> **Text section**
** Begin **

Reb Mlevinmd@aol.com wrote:
> You are right but only if you restrict your survey of Jewish interpretation
> to a narrow slice of commentators.

The major Rishonim such as Ramban, along with well known a'haronim,
such as Malbim and Abravanel, can hardly be ignored. Plus, they write
clearly, so that we have the feeling we pretty much know what they are
talking about.

> If you include midrash, chssidic
> lterature and kabbalistic commentaries, you will find no focus on Pshat
> and, in fact, the sensibility that I described.

One is never very sure of what a midrash means because there are so many
ways to interpret midrash. The literature simply says too little about
itself and is actually a collection of essays by many people, so that
there is too little material per person to become too sure about how to
interpret it. Kabbalistic literature is even more difficult, in that
we often know that they are intentionally vague about certain things,
and in that those who are less reticent do give us a different worldview,
different from what either you or any other poster has described in this
thread. I would venture to say that your statement rings most true about
late Eastern European literature, i.e. 'Hassidic writings and works like
those of the Gaon of Vilna, the Ha'ameq Davar AFAIK, and perhaps also
the post Ari kabbalistic works.

> That is the rule, not the
> exception. The question then is: Why did some focus on pshat and made
> distinctions between it and drash. The Academic answer to that is that this
> approach represents a paticualr school ofthought that arose in response to
> other movements or intellectual processes. My answer is that methodological
> rigor is important so that you understand on what level you operate; once
> you learn what is pshat and what is drash, both are truth.

** End **

> **Data provided**
** Begin **

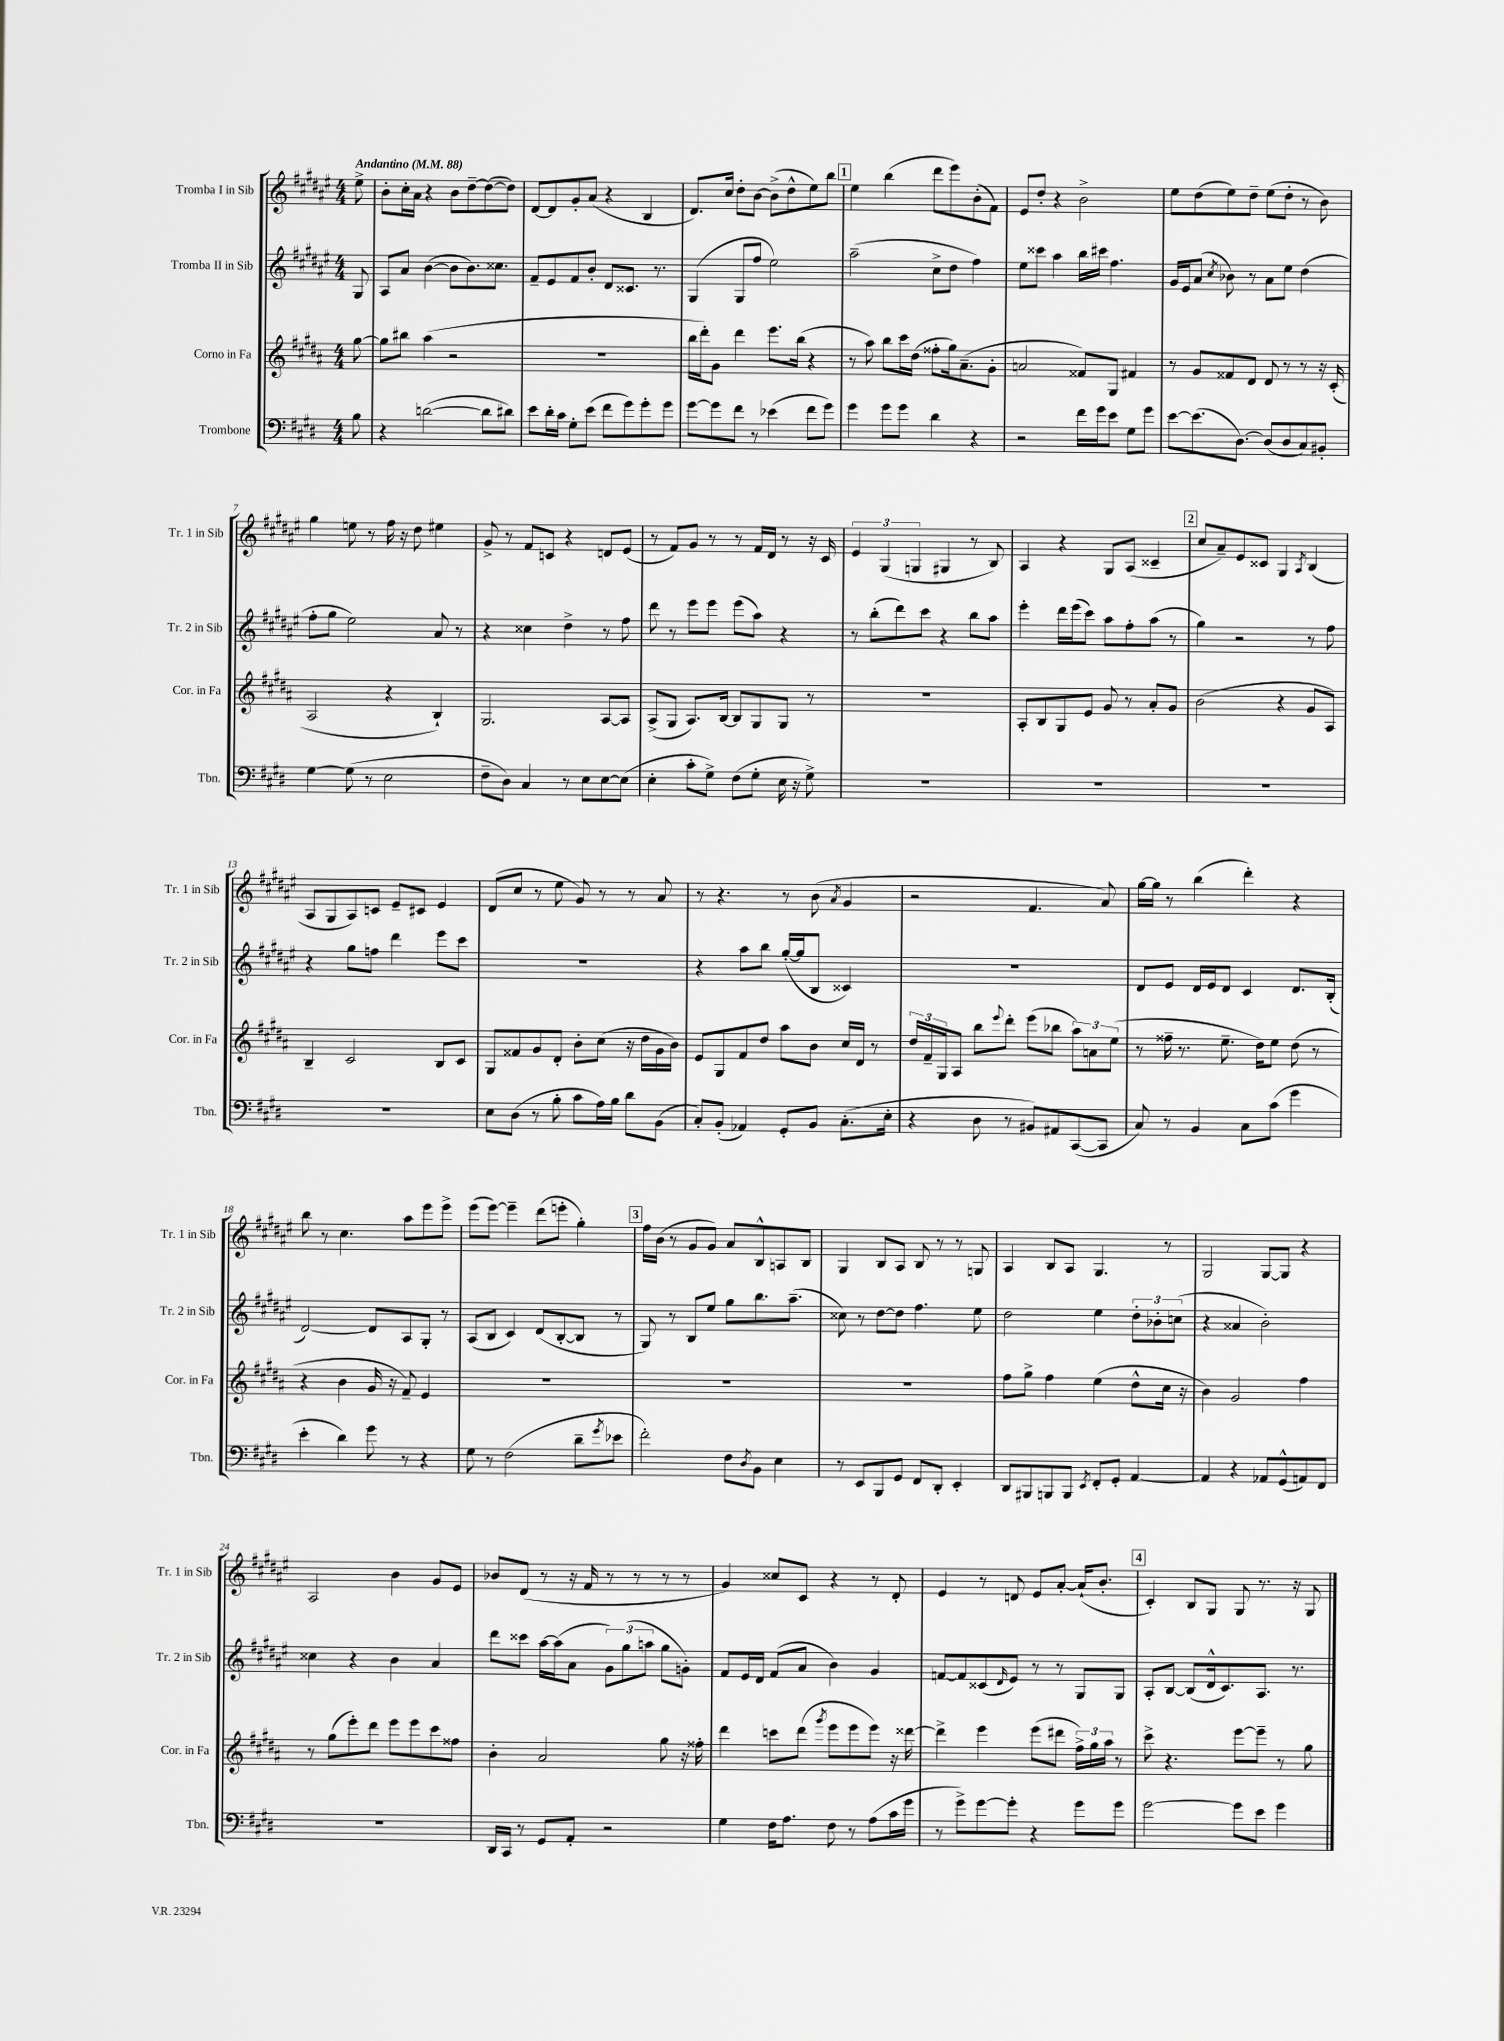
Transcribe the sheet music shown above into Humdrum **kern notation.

** End **

Answer these questions about the post on Jewish interpretation:
(a) Which three commentators does the reply name as ones who can hardly be ignored?
(b) What kind of works make up the literature of midrash, according to the reply?
(c) In the quoted passage at the end, why is methodological rigor said to be important?

> **Exercise output**
(a) Ramban, Malbim and Abravanel.
(b) A collection of essays by many people.
(c) So that you understand on what level you operate.